Ryabkov expressed his concern about Washington's attempts "to consolidate an anti-Chavez front among Latin American states," in a reference to the recent Lima Group declaration against elected President Nicolas Maduro.
Since August 2017 United States President Donald Trump has been outrightly saying that a U.S. military intervention against Venezuela was a distinct possibility.
“We have many options for Venezuela, including a possible military option, if necessary,” the U.S. head of state remarked in 2017.
Trump’s comments softened, but only slightly. A year later, during a United Nations meeting in New York in September, he said that Venezuela’s President Nicolas Maduro is leading “a regime that, frankly, could be toppled very quickly by the military if the military decides to do that.”
Last week Mexico and members of the Bolivarian Alliance for the Peoples of Our America (ALBA), which includes Nicaragua, Bolivia, Cuba, and several Caribbean nations, came out against the Lima Group’s demand that Maduro not be sworn in as president on Jan. 10 and calls for new presidnetial elections. Maduro was reelected with 67 percent of the vote last May.
"Even Latin American governments with more critical positions towards Caracas exclude a military intervention in Venezuela," Ryabkov told journalists in India.
Under President Andres Manuel Lopez Obrador (AMLO) the government of Mexico refused to sign the Lima Group joint declaration, preferring instead to maintain good diplomatic relations with the Venezuelan government and uphold the non-intervention principle.
"Mexico firmly promotes dialogue with all involved parties to find peace and reconciliation. We reiterate our rejection of any initiative that includes measures that obstruct a dialogue to face the crisis in Venezuela," read an official statement by the government on Jan. 4.
ALBA nations said the Lima Group was “threatening the sovereignty of the Venezuelan state" by demanding that Maduro step aside as leader.
The Russian diplomat stressed that "an attempt to use military force would be a catastrophic development."
Maduro has consistently denounced Trump’s long-held interventionist tactics, including the economic war against Venezuela.
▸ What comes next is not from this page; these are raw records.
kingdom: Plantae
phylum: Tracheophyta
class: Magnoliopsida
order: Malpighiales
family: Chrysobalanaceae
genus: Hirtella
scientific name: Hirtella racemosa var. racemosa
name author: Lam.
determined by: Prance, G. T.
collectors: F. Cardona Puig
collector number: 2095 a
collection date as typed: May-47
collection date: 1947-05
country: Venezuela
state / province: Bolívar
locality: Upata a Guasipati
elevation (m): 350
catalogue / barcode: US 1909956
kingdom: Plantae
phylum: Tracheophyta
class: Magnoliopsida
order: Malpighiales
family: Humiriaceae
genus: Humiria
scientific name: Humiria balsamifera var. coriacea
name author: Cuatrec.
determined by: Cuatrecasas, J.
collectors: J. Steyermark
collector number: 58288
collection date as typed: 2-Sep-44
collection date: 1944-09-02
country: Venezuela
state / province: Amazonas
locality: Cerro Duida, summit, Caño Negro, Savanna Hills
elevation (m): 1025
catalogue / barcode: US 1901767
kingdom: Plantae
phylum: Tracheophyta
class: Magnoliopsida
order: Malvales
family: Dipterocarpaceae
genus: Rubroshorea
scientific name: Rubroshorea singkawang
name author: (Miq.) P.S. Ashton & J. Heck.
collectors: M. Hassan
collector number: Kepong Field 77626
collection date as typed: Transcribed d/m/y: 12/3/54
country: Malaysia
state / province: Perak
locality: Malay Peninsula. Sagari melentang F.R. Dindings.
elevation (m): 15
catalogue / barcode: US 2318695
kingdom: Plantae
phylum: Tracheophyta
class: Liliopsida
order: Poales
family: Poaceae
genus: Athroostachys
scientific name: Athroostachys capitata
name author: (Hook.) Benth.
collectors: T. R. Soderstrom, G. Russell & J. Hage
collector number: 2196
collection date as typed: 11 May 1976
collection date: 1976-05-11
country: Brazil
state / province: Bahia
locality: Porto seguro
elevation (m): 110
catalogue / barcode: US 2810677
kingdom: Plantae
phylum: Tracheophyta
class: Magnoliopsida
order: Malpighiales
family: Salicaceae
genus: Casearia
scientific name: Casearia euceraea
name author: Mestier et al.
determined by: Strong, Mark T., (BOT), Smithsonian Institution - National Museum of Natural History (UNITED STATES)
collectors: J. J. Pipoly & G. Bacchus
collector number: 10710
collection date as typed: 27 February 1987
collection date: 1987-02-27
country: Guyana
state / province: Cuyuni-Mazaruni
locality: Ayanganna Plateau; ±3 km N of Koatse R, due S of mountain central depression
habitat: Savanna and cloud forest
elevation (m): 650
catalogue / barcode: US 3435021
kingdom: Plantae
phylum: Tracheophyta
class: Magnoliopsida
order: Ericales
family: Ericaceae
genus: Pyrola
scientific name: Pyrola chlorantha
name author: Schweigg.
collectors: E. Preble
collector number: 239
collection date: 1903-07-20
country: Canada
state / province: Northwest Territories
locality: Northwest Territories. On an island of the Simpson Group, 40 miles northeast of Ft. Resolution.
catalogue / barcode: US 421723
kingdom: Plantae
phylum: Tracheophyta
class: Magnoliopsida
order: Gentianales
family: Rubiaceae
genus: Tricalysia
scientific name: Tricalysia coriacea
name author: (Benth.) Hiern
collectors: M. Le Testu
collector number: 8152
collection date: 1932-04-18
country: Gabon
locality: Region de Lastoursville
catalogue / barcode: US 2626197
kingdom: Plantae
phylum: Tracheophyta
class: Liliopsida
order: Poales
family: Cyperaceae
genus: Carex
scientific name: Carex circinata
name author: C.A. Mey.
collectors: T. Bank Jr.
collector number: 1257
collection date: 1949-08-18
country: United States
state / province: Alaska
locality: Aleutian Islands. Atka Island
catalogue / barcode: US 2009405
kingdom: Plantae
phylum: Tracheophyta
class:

The U.S. administration has placed several rounds of economic sanctions on the country since August 2017. On Tuesday, two dozen entities, including privately-owned Globovision Tele in Florida, were blocked from holding financial transactions with Venezuela.
Anthony Cordesman from the Center for Strategic and International Studies in Washington says that Trump is reinstating a long-held U.S. policy of meddling in Latin America.
There’s “concern over a rebirth of United States interference in Latin America,” Cordesman told Bloomberg in September.
Argentina, Brazil, Colombia, Costa Rica, Chile, Guatemala, Honduras, Mexico, Panama, Paraguay, Peru, Canada and Saint Lucia comprise the informal Lima Group.